The difference between 1979 and now, however, came in the reaction from the rest of the world. Back then, we had a strong group of women who supported each other, but the men refused to take our complaints seriously (except that one professor, who was a genuinely good guy despite his massive blind spot). Today, we have BD Egalite leading the charge — and the men are joining in. Sattouf was one of the first nominees to support the boycott, and he did so very graciously, offering a list of women who could be nominated in his place. The list of boycotters quickly grew to 12, with support from publishers, fans and other creators. The French minister of culture, Fleur Pellerin, called the all-male slate of nominees "disturbing." The media has had a field day, but unlike in 1979, they are not calling the women ridiculous; they are calling the men ridiculous for being so blatantly out of touch.

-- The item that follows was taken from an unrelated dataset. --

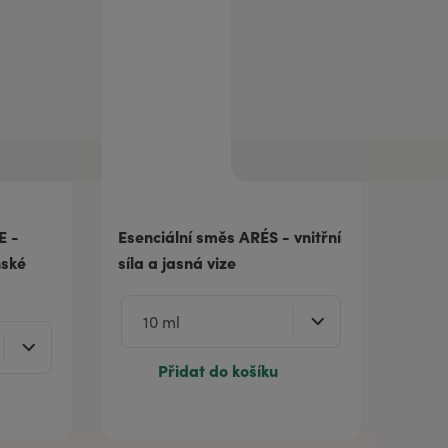
E -
Esenciální směs ARÉS - vnitřní
nské
síla a jasná vize
Přidat do košíku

Protests often have value outside of the matter under consideration. In this case, it's the added attention brought to talented women creators worldwide. Fans started posting their favorite works by women creators under the Twitter hashtag #WomenDoBD; check it out for some good reading. Liberation compiled a list of 30 women creators who deserve to be nominated for the Grand Prix (it's in French, but many of the names are familiar to English-language readers). And the controversy brought new attention to "Comics Creatrix: 100 Women Making Comics," an exhibit co-curated by critic Paul Gravett that will open this week at the House of Illustration in London.

All this goes to show that Bondoux was wrong. You can, in fact, rewrite comics history, because "history" is as much interpretation as fact, and it reflects the biases of the writers. History gets rewritten all the time as attitudes change and new information comes to light. Back in 1979, Germaine Greer rewrote history by bringing to light the works of long-neglected artists such as Artemisia Gentileschi, Angellica Kauffman and Sofonisba Anguissola, painters who are now much better known than they were 40 years ago. They have been added to art history, or rather, art history is more complete now.

Just because Bondoux didn't see any women creators doesn't mean they weren't there, and artists like Linda Barry and Rumiko Takahashi have an advantage that Artemisia Gentileschi did not: Their contemporaries won't let them be erased from history as it is being written. The comics world has a lot to be proud of this week.